* **Text passage**
┌──

Canadian Manufacturing

BlackBerry reports US$423M loss in Q4; revenue fell to US$976M

Chief executive John Chen said company is ahead of schedule on cost cutting plan

March 28, 2014  by The Canadian Press

WATERLOO, Ont.—Struggling smartphone maker BlackBerry Ltd. reported a fourth-quarter loss of US$423-million as its revenue for the three-month period dropped below US$1-billion.

However, executive chairman and chief executive John Chen said the company is ahead of schedule on its cost cutting plan.

“We have significantly streamlined operations, allowing us to reach our expense reduction target one quarter ahead of schedule,” Chen said in a statement.

“BlackBerry is on sounder financial footing today with a path to returning to growth and profitability.”


In its outlook, BlackBerry says it is targeting break even cash flow results by the end of its 2015 financial year.

BlackBerry said the loss amounted to 80 cents per diluted share compared with a profit of US$98-million or 19 cents per diluted share a year ago.

However, excluding several one-time items BlackBerry says it reported an adjusted loss from continuing operations of US$42-million or eight cents per share for the quarter.

The average analyst estimate compiled by Thomson Reuters had been for a loss of 55 cents per share for the quarter.

Revenue fell to US$976-million for the three months ended March 1 compared with US$2.68-billion a year ago.

Analysts had expected about US$1.1-billion for the latest quarter.

The revenue breakdown for the quarter included about 37 per cent from hardware, 56 per cent for services and seven per cent for software and other revenue.

The company said it recognized hardware revenue on approximately 1.3 million BlackBerry smartphones in the quarter.

BlackBerry had US$2.7-billion in cash, cash equivalents and short- and long-term investments of March 1.

The company has been cutting costs and restructuring its business in a bid to stay alive including a plan to eliminate of about 40 per cent of the company’s workforce.

Last week, Blackberry announced it had signed a deal to sell a majority of its Canadian real estate holdings—more than three million square feet of space and vacant lands—and lease back a portion.

The deal followed the sale in December of a handful of buildings to the University of Waterloo for $41-million under an agreement that would also allow the company to lease back some of them.

And earlier this month, BlackBerry sold its United States headquarters in Irving, Texas, to Brookfield Property Group for an undisclosed amount.

The company plans to lease back at least part of the six-building location.

For its full financial year, BlackBerry reported a loss of US$5.87-billion or $11.18 per diluted share on US$6.81-billion in revenue.

That compared with a loss of US$646-million or $1.23 per diluted share on US$11.07-billion in revenue the prior year.

└──

* **Recorded information**

┌──

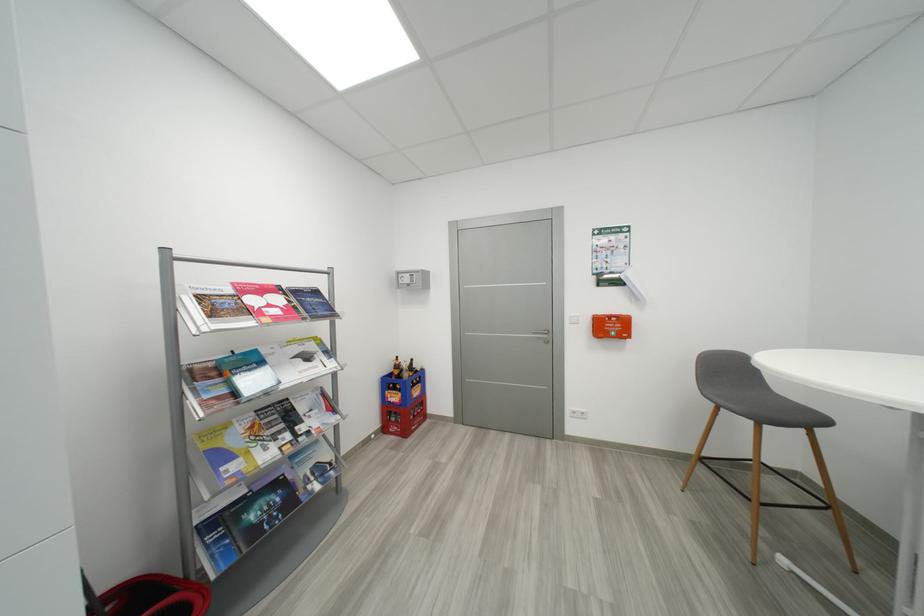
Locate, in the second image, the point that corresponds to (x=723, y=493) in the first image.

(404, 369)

└──

* **Exercise prompt**
Using the BlackBerry article above, list every sale of real estate by the company that it reports, giving the buyer and price where the article states them.

* **Exercise answer**
- A majority of its Canadian real estate holdings (more than three million square feet of space and vacant lands), under a deal signed last week, with a portion to be leased back. The article gives no buyer or price.
- A handful of buildings, sold in December to the University of Waterloo for $41-million, with the option to lease some of them back.
- Its United States headquarters in Irving, Texas, a six-building location sold earlier this month to Brookfield Property Group for an undisclosed amount. The company plans to lease back at least part of it.